--- a/text/a_inf_blob.tex	Sun Dec 11 21:41:45 2011 -0800
+++ b/text/a_inf_blob.tex	Sun Dec 11 22:26:09 2011 -0800
@@ -6,8 +6,8 @@
 anticlimactically tautological definition of the blob
 complex.
 \begin{defn}
-The blob complex
- $\bc_*(M;\cC)$ of an $n$-manifold $n$ with coefficients in an $A_\infty$ $n$-category is the homotopy colimit $\cl{\cC}(M)$ of \S\ref{ss:ncat_fields}.
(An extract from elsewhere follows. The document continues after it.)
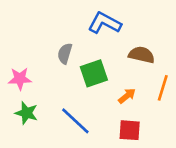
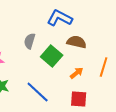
brown semicircle: (142, 55) -> (77, 42), moved
green square: (94, 73) -> (52, 56), turned -30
+The blob complex $\bc_*(M;\cC)$ of an $n$-manifold $M$ with coefficients in 
+an $A_\infty$ $n$-category $\cC$ is the homotopy colimit $\cl{\cC}(M)$ of \S\ref{ss:ncat_fields}.
 \end{defn}
 
 We will show below 
@@ -387,7 +387,8 @@
 
 \begin{thm}
 \label{thm:gluing}
-Suppose $X$ is an $n$-manifold, and $X = X_1\cup (Y\times J) \cup X_2$ (i.e. just as with  $k=n$ above). Then $\bc(X)$ is homotopy equivalent to the $A_\infty$ tensor product $\bc(X_1) \otimes_{\bc(Y), J} \bc(X_2)$.
+Suppose $X$ is an $n$-manifold, and $X = X_1\cup (Y\times J) \cup X_2$ (i.e. take $k=n$ in the above discussion). 
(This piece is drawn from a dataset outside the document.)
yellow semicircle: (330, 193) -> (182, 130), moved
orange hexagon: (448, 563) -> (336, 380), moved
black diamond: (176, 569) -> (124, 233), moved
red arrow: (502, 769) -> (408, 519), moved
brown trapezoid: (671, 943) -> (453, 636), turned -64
+Then $\bc(X)$ is homotopy equivalent to the $A_\infty$ tensor product $\bc(X_1) \otimes_{\bc(Y), J} \bc(X_2)$.
 \end{thm}
 
 \begin{proof}
@@ -415,7 +416,7 @@
 The proof of acyclicity is easier in this case since any pair of decompositions of $J$ have
 a common refinement.
 
-The proof that these two maps are inverse to each other is the same as in
+The proof that these two maps are homotopy inverse to each other is the same as in
 Theorem \ref{thm:product}.
 \end{proof}